Wielandt: Die Entwicklungen im Bereich "Künstliche Intelligenz" wirken sich ganz konkret auf die Gesellschaft aus – daher ist uns gute Wissenschaftskommunikation ein besonderes Anliegen. Wir begrüßen es, wenn das Thema in den Projekten von Anfang an mitgedacht wird. Auch in bereits laufenden Projekten können über unser Angebot "Wissenschaftskommunikation und Wissenstransfer" Fördergelder hierfür beantragt werden.
Was ist der nächste wichtige Schritt für die Initiative?

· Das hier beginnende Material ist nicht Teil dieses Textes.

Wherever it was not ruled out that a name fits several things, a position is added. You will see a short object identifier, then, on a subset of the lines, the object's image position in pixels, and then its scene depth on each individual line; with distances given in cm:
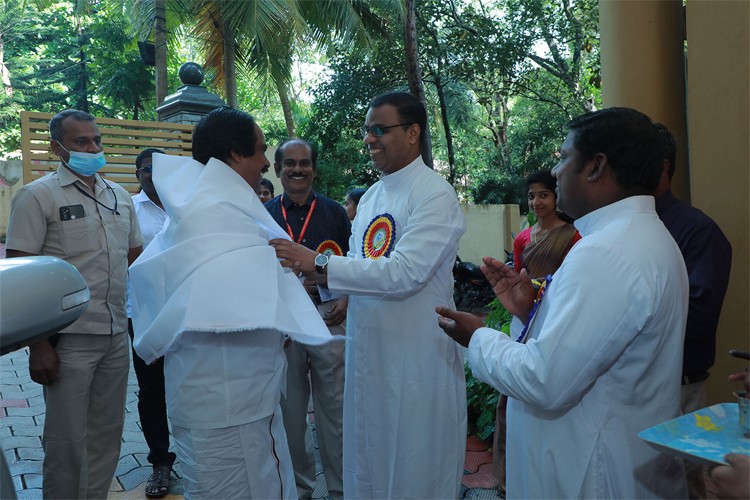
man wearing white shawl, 213
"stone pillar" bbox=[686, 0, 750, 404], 359
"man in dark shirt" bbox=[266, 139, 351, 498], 376
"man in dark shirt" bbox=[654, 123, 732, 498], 264
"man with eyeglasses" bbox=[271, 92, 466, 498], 284
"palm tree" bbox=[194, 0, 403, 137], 1251
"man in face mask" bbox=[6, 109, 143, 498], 311
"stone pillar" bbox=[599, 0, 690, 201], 439
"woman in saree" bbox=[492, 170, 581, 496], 385
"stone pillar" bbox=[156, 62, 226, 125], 740
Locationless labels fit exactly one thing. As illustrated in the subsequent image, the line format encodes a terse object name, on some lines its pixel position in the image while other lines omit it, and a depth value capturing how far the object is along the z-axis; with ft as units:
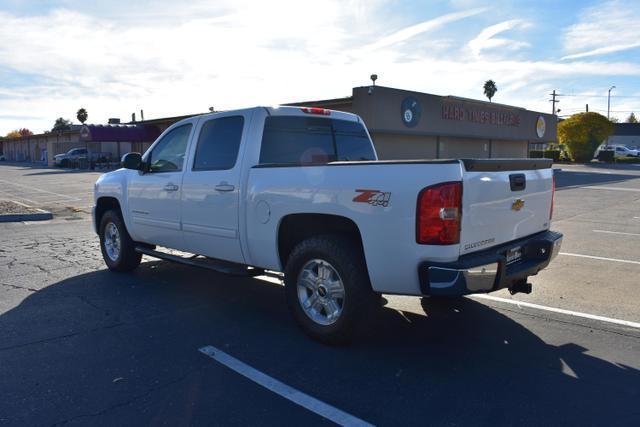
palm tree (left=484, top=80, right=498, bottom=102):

Wielandt: Wir haben für November 2019 alle geförderten Projekte zu einer Kick-off-Konferenz ins Tagungszentrum Schloss Herrenhausen eingeladen. Es gibt thematische Überschneidungen zwischen verschiedenen Forschungsprojekten und wir bieten mit dem Treffen Raum für Diskussionen, Austausch und Vernetzung. Für uns ist es nicht zuletzt mit Blick auf die Weiterentwicklung unseres Förderportfolios sehr spannend, einen Blick hinter die Kulissen der Forschungsprojekte zu werfen und gemeinsam ins Gespräch zu kommen. Der direkte Austausch mit den geförderten Wissenschaftlerinnen und Wissenschaftlern gehört mit zu den schönsten Aspekten unserer Arbeit.